- [What needs to be done]:
Take the line with "(to create a" and every line after it in the entries below, and set them down exactly, without any pictures.
↓↓↓
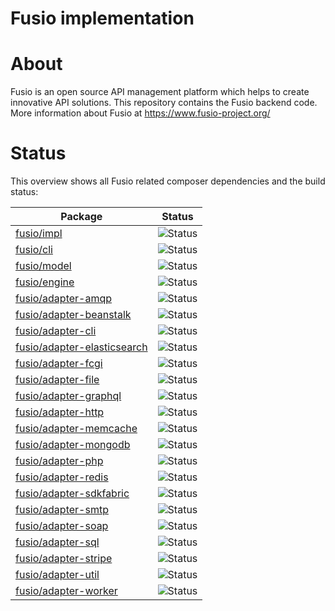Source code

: Fusio implementation
====================

# About

Fusio is an open source API management platform which helps to create innovative API solutions. This repository contains
the Fusio backend code. More information about Fusio at https://www.fusio-project.org/

# Status

This overview shows all Fusio related composer dependencies and the build status:

| Package                                                                             | Status                                                                                             |
|-------------------------------------------------------------------------------------|----------------------------------------------------------------------------------------------------|
| [fusio/impl](https://github.com/apioo/fusio-impl)                                   | ![Status](https://github.com/apioo/fusio-impl/actions/workflows/ci.yml/badge.svg)                  |
| [fusio/cli](https://github.com/apioo/fusio-cli)                                     | ![Status](https://github.com/apioo/fusio-cli/actions/workflows/ci.yml/badge.svg)                   |
| [fusio/model](https://github.com/apioo/fusio-model)                                 | ![Status](https://github.com/apioo/fusio-model/actions/workflows/ci.yml/badge.svg)                 |
| [fusio/engine](https://github.com/apioo/fusio-engine)                               | ![Status](https://github.com/apioo/fusio-engine/actions/workflows/ci.yml/badge.svg)                |
| [fusio/adapter-amqp](https://github.com/apioo/fusio-adapter-amqp)                   | ![Status](https://github.com/apioo/fusio-adapter-amqp/actions/workflows/ci.yml/badge.svg)          |
| [fusio/adapter-beanstalk](https://github.com/apioo/fusio-adapter-beanstalk)         | ![Status](https://github.com/apioo/fusio-adapter-beanstalk/actions/workflows/ci.yml/badge.svg)     |
| [fusio/adapter-cli](https://github.com/apioo/fusio-adapter-cli)                     | ![Status](https://github.com/apioo/fusio-adapter-cli/actions/workflows/ci.yml/badge.svg)           |
| [fusio/adapter-elasticsearch](https://github.com/apioo/fusio-adapter-elasticsearch) | ![Status](https://github.com/apioo/fusio-adapter-elasticsearch/actions/workflows/ci.yml/badge.svg) |
| [fusio/adapter-fcgi](https://github.com/apioo/fusio-adapter-fcgi)                   | ![Status](https://github.com/apioo/fusio-adapter-fcgi/actions/workflows/ci.yml/badge.svg)          |
| [fusio/adapter-file](https://github.com/apioo/fusio-adapter-file)                   | ![Status](https://github.com/apioo/fusio-adapter-file/actions/workflows/ci.yml/badge.svg)          |
| [fusio/adapter-graphql](https://github.com/apioo/fusio-adapter-graphql)             | ![Status](https://github.com/apioo/fusio-adapter-graphql/actions/workflows/ci.yml/badge.svg)       |
| [fusio/adapter-http](https://github.com/apioo/fusio-adapter-http)                   | ![Status](https://github.com/apioo/fusio-adapter-http/actions/workflows/ci.yml/badge.svg)          |
| [fusio/adapter-memcache](https://github.com/apioo/fusio-adapter-memcache)           | ![Status](https://github.com/apioo/fusio-adapter-memcache/actions/workflows/ci.yml/badge.svg)      |
| [fusio/adapter-mongodb](https://github.com/apioo/fusio-adapter-mongodb)             | ![Status](https://github.com/apioo/fusio-adapter-mongodb/actions/workflows/ci.yml/badge.svg)       |
| [fusio/adapter-php](https://github.com/apioo/fusio-adapter-php)                     | ![Status](https://github.com/apioo/fusio-adapter-php/actions/workflows/ci.yml/badge.svg)           |
| [fusio/adapter-redis](https://github.com/apioo/fusio-adapter-redis)                 | ![Status](https://github.com/apioo/fusio-adapter-redis/actions/workflows/ci.yml/badge.svg)         |
| [fusio/adapter-sdkfabric](https://github.com/apioo/fusio-adapter-sdkfabric)         | ![Status](https://github.com/apioo/fusio-adapter-redis/actions/workflows/ci.yml/badge.svg)         |
| [fusio/adapter-smtp](https://github.com/apioo/fusio-adapter-smtp)                   | ![Status](https://github.com/apioo/fusio-adapter-smtp/actions/workflows/ci.yml/badge.svg)          |
| [fusio/adapter-soap](https://github.com/apioo/fusio-adapter-soap)                   | ![Status](https://github.com/apioo/fusio-adapter-soap/actions/workflows/ci.yml/badge.svg)          |
| [fusio/adapter-sql](https://github.com/apioo/fusio-adapter-sql)                     | ![Status](https://github.com/apioo/fusio-adapter-sql/actions/workflows/ci.yml/badge.svg)           |
| [fusio/adapter-stripe](https://github.com/apioo/fusio-adapter-stripe)               | ![Status](https://github.com/apioo/fusio-adapter-stripe/actions/workflows/ci.yml/badge.svg)        |
| [fusio/adapter-util](https://github.com/apioo/fusio-adapter-util)                   | ![Status](https://github.com/apioo/fusio-adapter-util/actions/workflows/ci.yml/badge.svg)          |
| [fusio/adapter-worker](https://github.com/apioo/fusio-adapter-worker)               | ![Status](https://github.com/apioo/fusio-adapter-worker/actions/workflows/ci.yml/badge.svg)        |
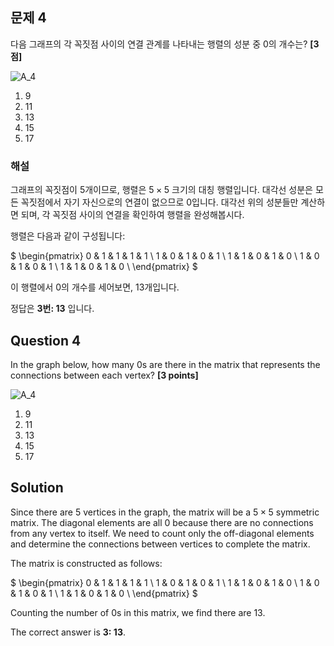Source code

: ## 문제 4  
다음 그래프의 각 꼭짓점 사이의 연결 관계를 나타내는 행렬의 성분 중 0의 개수는? **[3점]**

![A_4](../Images/A_4.png)

1. 9  
2. 11  
3. 13  
4. 15  
5. 17  

### 해설  
그래프의 꼭짓점이 5개이므로, 행렬은 $5 \times 5$ 크기의 대칭 행렬입니다. 대각선 성분은 모든 꼭짓점에서 자기 자신으로의 연결이 없으므로 0입니다. 대각선 위의 성분들만 계산하면 되며, 각 꼭짓점 사이의 연결을 확인하여 행렬을 완성해봅시다.

행렬은 다음과 같이 구성됩니다:

$
\begin{pmatrix}
0 & 1 & 1 & 1 & 1 \\
1 & 0 & 1 & 0 & 1 \\
1 & 1 & 0 & 1 & 0 \\
1 & 0 & 1 & 0 & 1 \\
1 & 1 & 0 & 1 & 0 \\
\end{pmatrix}
$

이 행렬에서 0의 개수를 세어보면, 13개입니다.

정답은 **3번: 13** 입니다.

## Question 4  
In the graph below, how many 0s are there in the matrix that represents the connections between each vertex? **[3 points]**

![A_4](../Images/A_4.png)

1. 9  
2. 11  
3. 13  
4. 15  
5. 17  

## Solution  
Since there are 5 vertices in the graph, the matrix will be a $5 \times 5$ symmetric matrix. The diagonal elements are all 0 because there are no connections from any vertex to itself. We need to count only the off-diagonal elements and determine the connections between vertices to complete the matrix.

The matrix is constructed as follows:

$
\begin{pmatrix}
0 & 1 & 1 & 1 & 1 \\
1 & 0 & 1 & 0 & 1 \\
1 & 1 & 0 & 1 & 0 \\
1 & 0 & 1 & 0 & 1 \\
1 & 1 & 0 & 1 & 0 \\
\end{pmatrix}
$

Counting the number of 0s in this matrix, we find there are 13.

The correct answer is **3: 13**.
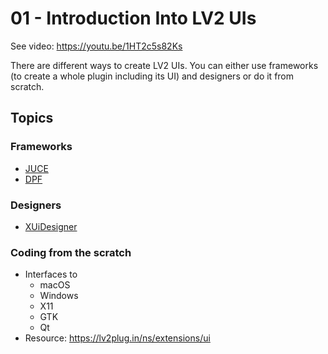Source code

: # 01 - Introduction Into LV2 UIs

See video: <https://youtu.be/1HT2c5s82Ks>

There are different ways to create LV2 UIs. You can either use frameworks
(to create a whole plugin including its UI) and designers or do it from
scratch.

## Topics

### Frameworks

* [JUCE]
* [DPF]

### Designers

* [XUiDesigner]

### Coding from the scratch

* Interfaces to
    * macOS
    * Windows
    * X11
    * GTK
    * Qt
* Resource: <https://lv2plug.in/ns/extensions/ui>


[DPF]:         https://github.com/DISTRHO/DPF
[JUCE]:        https://juce.com
[XUiDesigner]: https://github.com/brummer10/XUiDesigner
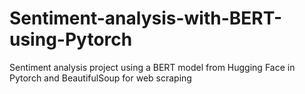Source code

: # Sentiment-analysis-with-BERT-using-Pytorch
Sentiment analysis project using a BERT model from Hugging Face in Pytorch and BeautifulSoup for web scraping
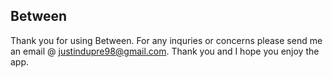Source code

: ## Between

Thank you for using Between. For any inquries or concerns please send me an email @ <justindupre98@gmail.com>. Thank you and I hope you enjoy the app.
↑↑↑
- [Finished exercise]:
(to create a whole plugin including its UI) and designers or do it from
scratch.

## Topics

### Frameworks

* [JUCE]
* [DPF]

### Designers

* [XUiDesigner]

### Coding from the scratch

* Interfaces to
    * macOS
    * Windows
    * X11
    * GTK
    * Qt
* Resource: <https://lv2plug.in/ns/extensions/ui>


[DPF]:         https://github.com/DISTRHO/DPF
[JUCE]:        https://juce.com
[XUiDesigner]: https://github.com/brummer10/XUiDesigner
Source code

: # Sentiment-analysis-with-BERT-using-Pytorch
Sentiment analysis project using a BERT model from Hugging Face in Pytorch and BeautifulSoup for web scraping
Source code

: ## Between

Thank you for using Between. For any inquries or concerns please send me an email @ <justindupre98@gmail.com>. Thank you and I hope you enjoy the app.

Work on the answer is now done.